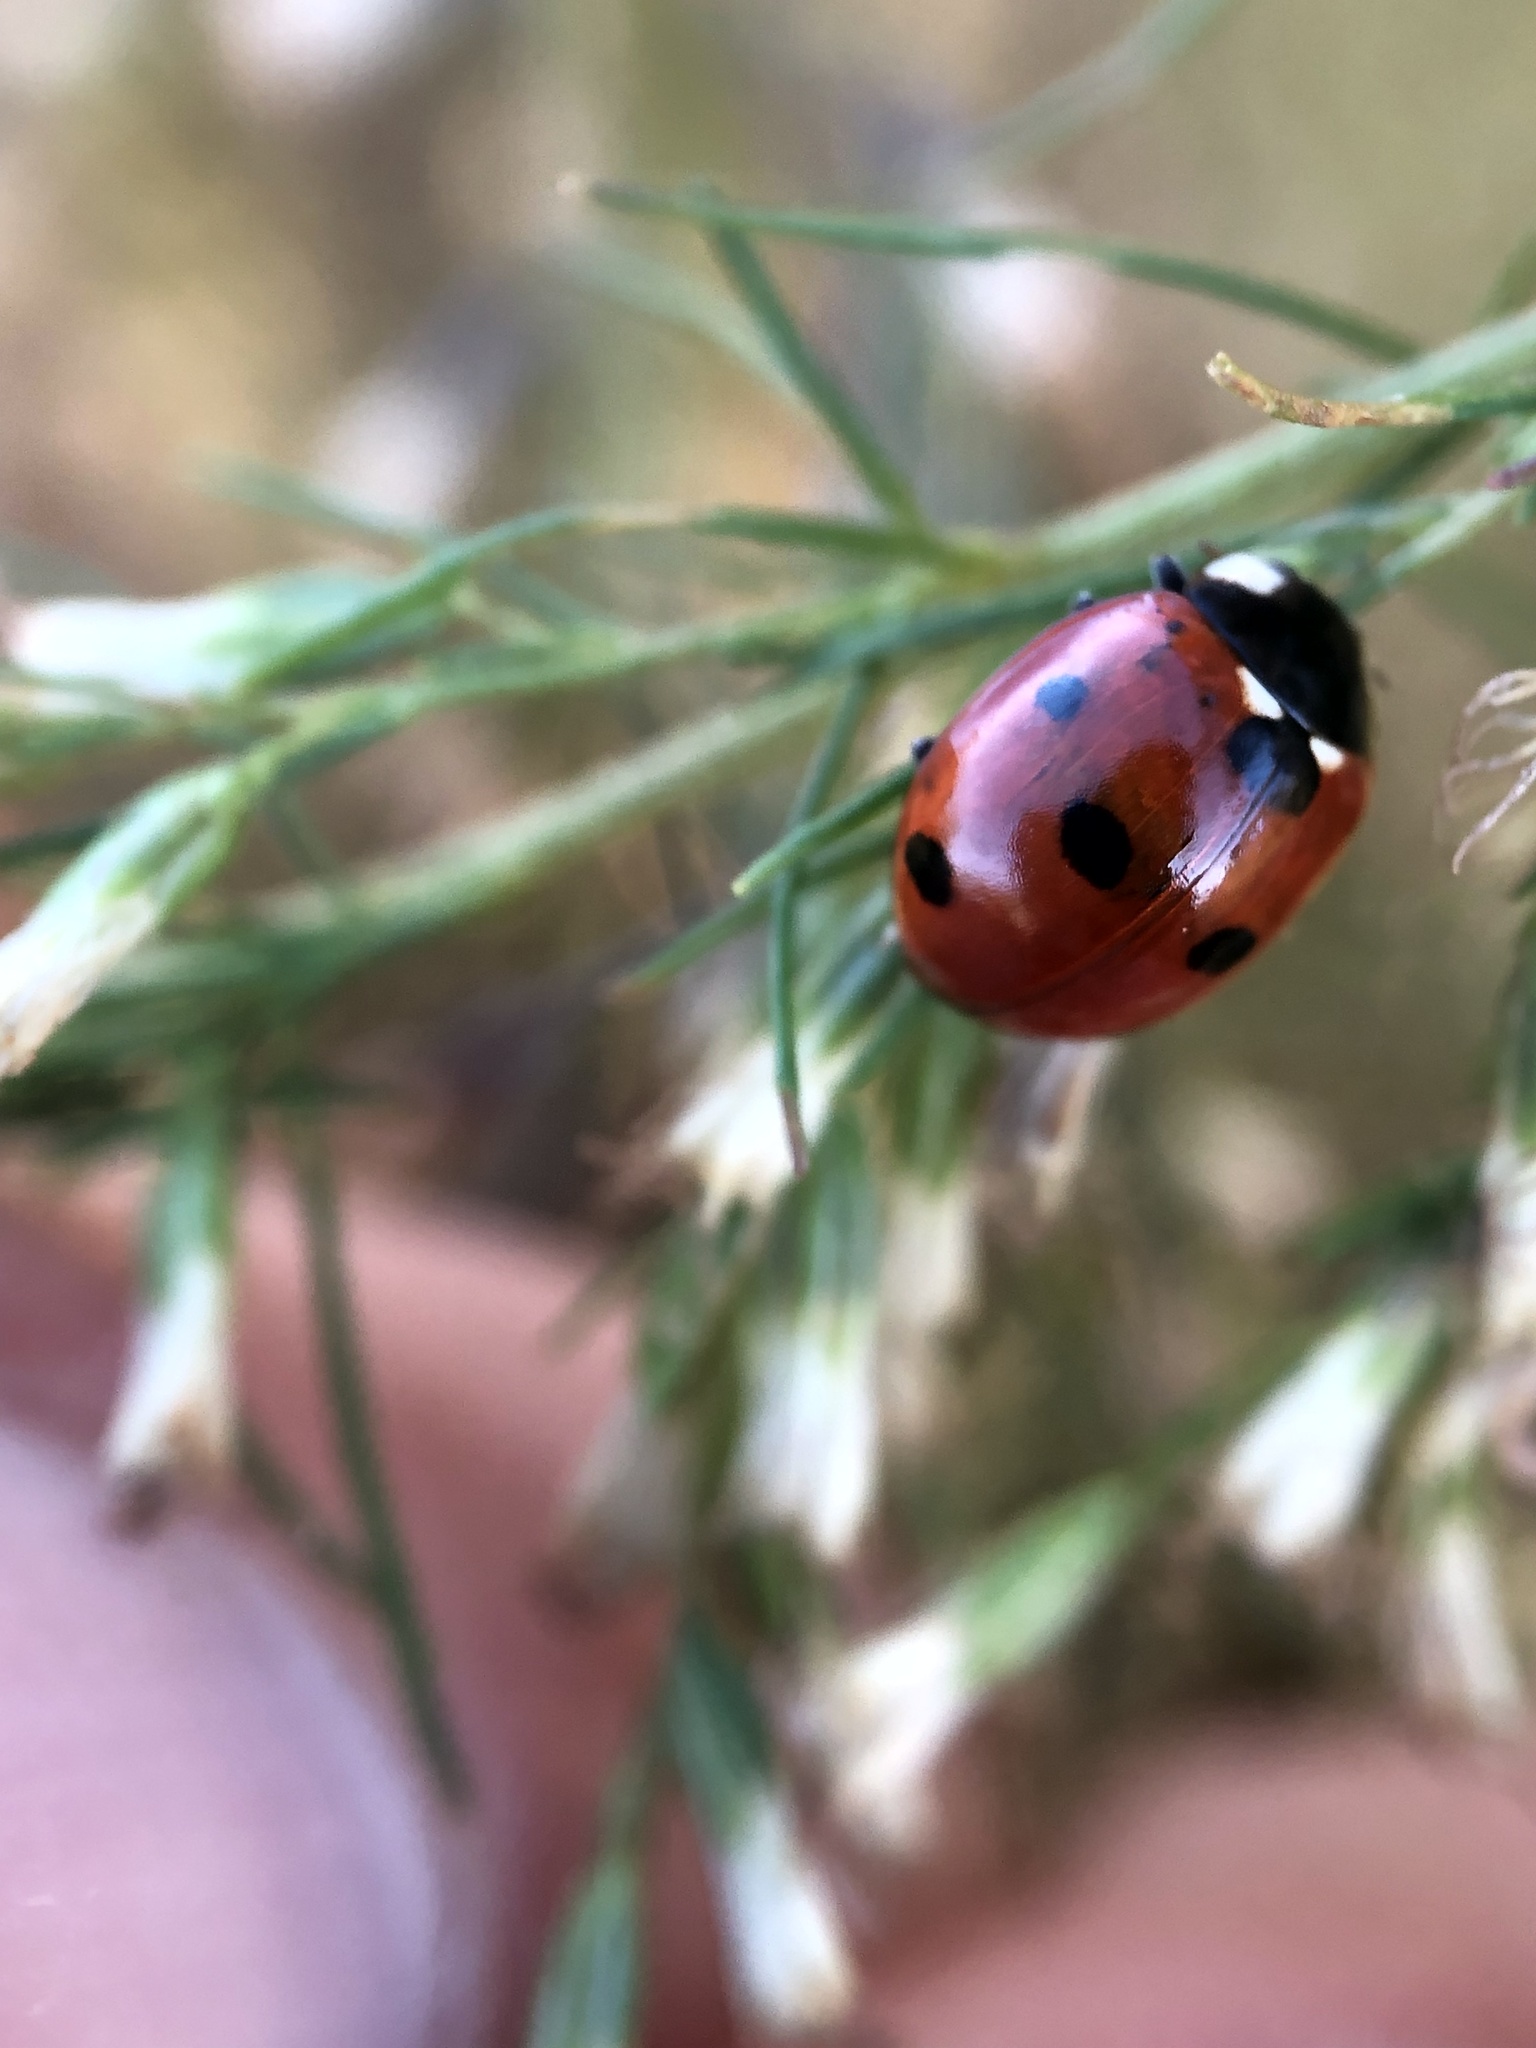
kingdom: Animalia
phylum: Arthropoda
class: Insecta
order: Coleoptera
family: Coccinellidae
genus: Coccinella
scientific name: Coccinella septempunctata
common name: Sevenspotted lady beetle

- _To do_:
Please reproduce every line of the material above word for word, leaving out the picture.

- _Output below_:
kingdom: Animalia
phylum: Arthropoda
class: Insecta
order: Coleoptera
family: Coccinellidae
genus: Coccinella
scientific name: Coccinella septempunctata
common name: Sevenspotted lady beetle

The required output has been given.